## Records supplied
▬▬▬▬▬▬▬▬▬▬

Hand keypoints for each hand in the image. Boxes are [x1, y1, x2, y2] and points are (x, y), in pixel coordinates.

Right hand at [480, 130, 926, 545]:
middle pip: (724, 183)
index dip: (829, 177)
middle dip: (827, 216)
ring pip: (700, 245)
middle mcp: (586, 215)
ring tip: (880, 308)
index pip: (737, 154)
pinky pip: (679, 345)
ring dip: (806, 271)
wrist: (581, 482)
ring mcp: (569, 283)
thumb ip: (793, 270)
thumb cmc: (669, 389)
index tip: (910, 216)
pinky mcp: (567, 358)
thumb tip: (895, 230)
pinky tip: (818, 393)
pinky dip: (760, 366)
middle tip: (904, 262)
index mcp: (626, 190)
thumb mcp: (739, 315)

▬▬▬▬▬▬▬▬▬▬

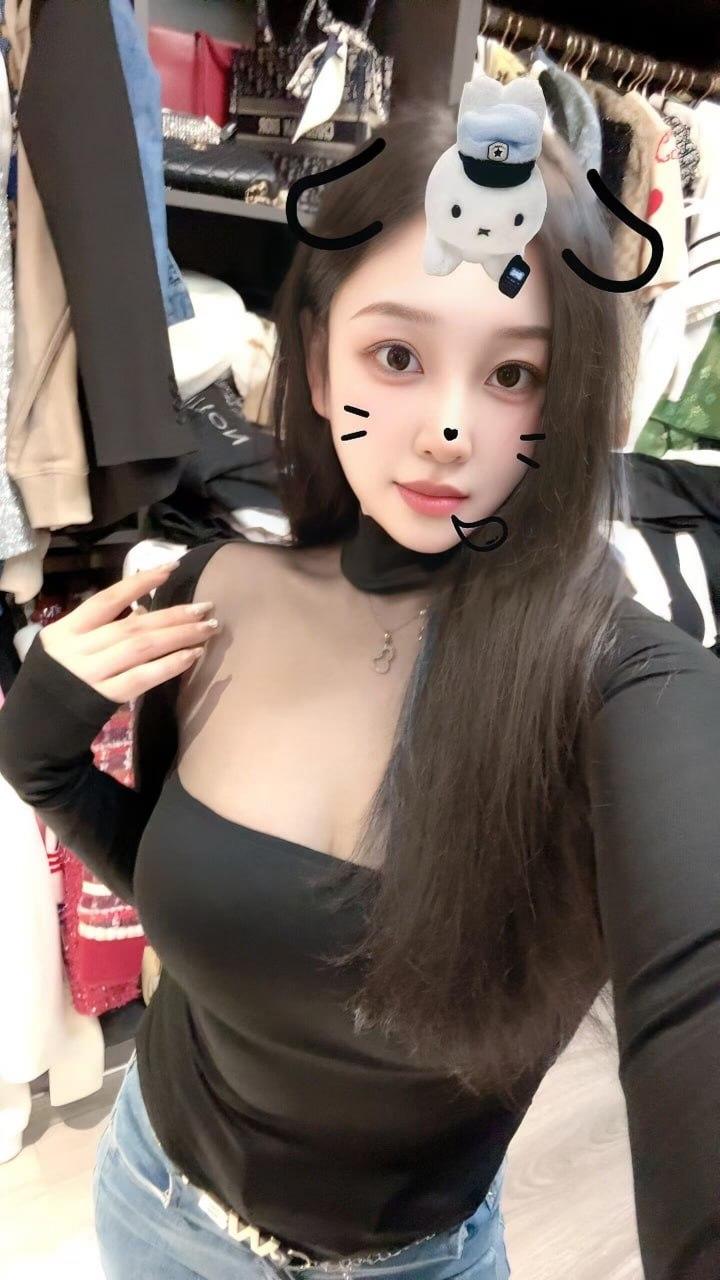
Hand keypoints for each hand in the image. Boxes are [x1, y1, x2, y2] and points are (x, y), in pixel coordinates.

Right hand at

▬▬▬▬▬▬▬▬▬▬

## Problem to work on
Every line from the line containing "pinky mcp: (567, 358)" through the line containing "thumb mcp: (739, 315)" in the records above must be retyped exactly. Leave out the rest.

## Answer area
pinky mcp: (567, 358)
thumb tip: (895, 230)
pinky tip: (818, 393)
pinky dip: (760, 366)
middle tip: (904, 262)
index mcp: (626, 190)
thumb mcp: (739, 315)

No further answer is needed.